Suppose a local bar has 100 regular patrons. The bar is rather small, and going there is enjoyable on a given night only if fewer than 60 people show up. This is a problem: I want to go to the bar, but I expect to enjoy it only if you don’t come. But I know that you’re thinking the same thing about me. If no one communicates in advance, how many people will tend to turn up at the bar?
In a 1994 computer experiment, Stanford University economist W. Brian Arthur assigned each patron a set of plausible predictive rules on which it might base its decision. One rule might predict that next week’s attendance will be the same as last week’s, while another might take a rounded average of the last four weeks, and so on. Then, in practice, each patron would downgrade its badly performing rules and promote the more successful ones, and revise these ratings continually.
What he found is that the mean attendance converges to about 60, forming an “emergent ecology” that Arthur said is “almost organic in nature.” The population of active predictors splits into a 60/40 ratio, even though it keeps changing in membership forever. “To get some understanding of how this happens, suppose that 70 percent of their predictors forecasted above 60 for a longish time.

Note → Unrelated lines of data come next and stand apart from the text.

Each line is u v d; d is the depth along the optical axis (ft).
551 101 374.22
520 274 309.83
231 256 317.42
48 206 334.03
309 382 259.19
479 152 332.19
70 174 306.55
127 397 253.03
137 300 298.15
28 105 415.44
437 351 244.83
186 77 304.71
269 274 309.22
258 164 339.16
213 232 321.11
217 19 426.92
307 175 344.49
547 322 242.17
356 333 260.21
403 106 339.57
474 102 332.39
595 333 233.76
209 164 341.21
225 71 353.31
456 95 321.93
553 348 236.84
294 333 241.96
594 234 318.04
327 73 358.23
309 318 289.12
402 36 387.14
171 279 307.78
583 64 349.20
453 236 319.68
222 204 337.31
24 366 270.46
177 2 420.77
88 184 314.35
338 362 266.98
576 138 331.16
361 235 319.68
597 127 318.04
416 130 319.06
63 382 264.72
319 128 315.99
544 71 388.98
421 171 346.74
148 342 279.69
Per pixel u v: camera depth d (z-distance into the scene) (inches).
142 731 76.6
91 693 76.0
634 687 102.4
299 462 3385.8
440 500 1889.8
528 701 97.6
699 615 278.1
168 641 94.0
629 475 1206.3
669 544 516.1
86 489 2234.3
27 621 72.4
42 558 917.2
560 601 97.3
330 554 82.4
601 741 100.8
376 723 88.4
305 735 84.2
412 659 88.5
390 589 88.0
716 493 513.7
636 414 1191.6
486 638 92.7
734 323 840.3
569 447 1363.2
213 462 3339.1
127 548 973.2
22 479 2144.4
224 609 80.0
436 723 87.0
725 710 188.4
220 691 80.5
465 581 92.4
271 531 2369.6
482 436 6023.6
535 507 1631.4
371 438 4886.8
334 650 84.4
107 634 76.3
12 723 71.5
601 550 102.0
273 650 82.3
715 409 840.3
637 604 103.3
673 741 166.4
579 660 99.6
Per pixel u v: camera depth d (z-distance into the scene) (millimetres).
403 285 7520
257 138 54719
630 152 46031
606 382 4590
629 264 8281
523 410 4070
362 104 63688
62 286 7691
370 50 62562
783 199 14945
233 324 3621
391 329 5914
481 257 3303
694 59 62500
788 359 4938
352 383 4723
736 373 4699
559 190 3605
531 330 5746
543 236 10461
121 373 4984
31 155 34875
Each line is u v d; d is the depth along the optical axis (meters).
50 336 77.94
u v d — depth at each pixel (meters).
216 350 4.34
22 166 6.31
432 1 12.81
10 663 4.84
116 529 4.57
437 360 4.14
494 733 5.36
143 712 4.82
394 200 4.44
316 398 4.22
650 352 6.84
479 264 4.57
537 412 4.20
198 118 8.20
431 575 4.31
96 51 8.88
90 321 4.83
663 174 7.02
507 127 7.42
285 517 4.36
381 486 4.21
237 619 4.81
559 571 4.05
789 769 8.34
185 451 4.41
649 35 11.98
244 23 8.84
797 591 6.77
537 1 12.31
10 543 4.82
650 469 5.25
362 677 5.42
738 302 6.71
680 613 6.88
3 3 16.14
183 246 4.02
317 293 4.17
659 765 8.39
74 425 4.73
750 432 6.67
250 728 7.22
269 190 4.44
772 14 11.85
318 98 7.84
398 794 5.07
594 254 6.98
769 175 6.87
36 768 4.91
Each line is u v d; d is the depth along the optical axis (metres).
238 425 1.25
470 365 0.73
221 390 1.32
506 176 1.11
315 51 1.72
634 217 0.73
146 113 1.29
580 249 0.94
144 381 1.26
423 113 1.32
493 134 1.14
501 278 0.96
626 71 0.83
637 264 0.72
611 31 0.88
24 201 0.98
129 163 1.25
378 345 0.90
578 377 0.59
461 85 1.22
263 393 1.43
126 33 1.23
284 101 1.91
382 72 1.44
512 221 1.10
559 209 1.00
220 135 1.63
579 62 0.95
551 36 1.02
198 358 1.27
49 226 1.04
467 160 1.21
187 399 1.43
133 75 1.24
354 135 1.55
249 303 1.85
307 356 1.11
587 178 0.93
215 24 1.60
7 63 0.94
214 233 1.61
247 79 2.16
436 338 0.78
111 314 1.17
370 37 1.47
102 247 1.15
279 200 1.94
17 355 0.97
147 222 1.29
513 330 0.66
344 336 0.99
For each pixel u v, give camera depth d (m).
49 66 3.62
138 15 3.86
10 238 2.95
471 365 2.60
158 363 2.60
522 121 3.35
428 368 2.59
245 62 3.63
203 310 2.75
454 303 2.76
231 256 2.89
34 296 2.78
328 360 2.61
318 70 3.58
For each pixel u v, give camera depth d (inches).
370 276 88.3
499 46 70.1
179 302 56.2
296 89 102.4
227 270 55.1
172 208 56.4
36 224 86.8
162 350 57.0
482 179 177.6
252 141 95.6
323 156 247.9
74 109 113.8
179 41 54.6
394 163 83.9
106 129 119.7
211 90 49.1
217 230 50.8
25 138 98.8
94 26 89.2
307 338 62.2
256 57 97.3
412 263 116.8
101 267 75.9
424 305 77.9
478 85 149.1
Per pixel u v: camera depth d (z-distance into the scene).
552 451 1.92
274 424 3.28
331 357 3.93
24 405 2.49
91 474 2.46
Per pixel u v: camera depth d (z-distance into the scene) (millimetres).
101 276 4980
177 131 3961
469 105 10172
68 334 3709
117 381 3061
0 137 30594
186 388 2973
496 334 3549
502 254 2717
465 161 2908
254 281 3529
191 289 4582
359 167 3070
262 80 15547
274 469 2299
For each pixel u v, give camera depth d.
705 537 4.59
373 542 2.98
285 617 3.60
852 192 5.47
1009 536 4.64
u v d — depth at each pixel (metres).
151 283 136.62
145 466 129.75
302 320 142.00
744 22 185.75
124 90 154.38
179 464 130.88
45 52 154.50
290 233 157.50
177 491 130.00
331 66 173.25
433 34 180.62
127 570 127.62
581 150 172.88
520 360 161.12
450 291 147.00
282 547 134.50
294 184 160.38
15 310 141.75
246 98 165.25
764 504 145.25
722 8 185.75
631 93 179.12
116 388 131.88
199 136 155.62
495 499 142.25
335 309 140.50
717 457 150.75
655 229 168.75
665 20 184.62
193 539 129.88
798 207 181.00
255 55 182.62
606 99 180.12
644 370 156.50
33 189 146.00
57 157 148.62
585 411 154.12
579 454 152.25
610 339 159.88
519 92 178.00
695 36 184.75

Then on average only 30 people would show up; but this would validate predictors that forecasted close to 30 and invalidate the above-60 predictors, restoring the ‘ecological’ balance among predictions, so to speak.”
This is heartening to see, because life is full of such murky decisions. “There is no deductively rational solution — no ‘correct’ expectational model,” Arthur writes. “From the agents’ viewpoint, the problem is ill-defined, and they are propelled into a world of induction.”
(W. Brian Arthur, “Inductive Reasoning and Bounded Rationality,” American Economic Review 84:2 [May 1994], 406-411.)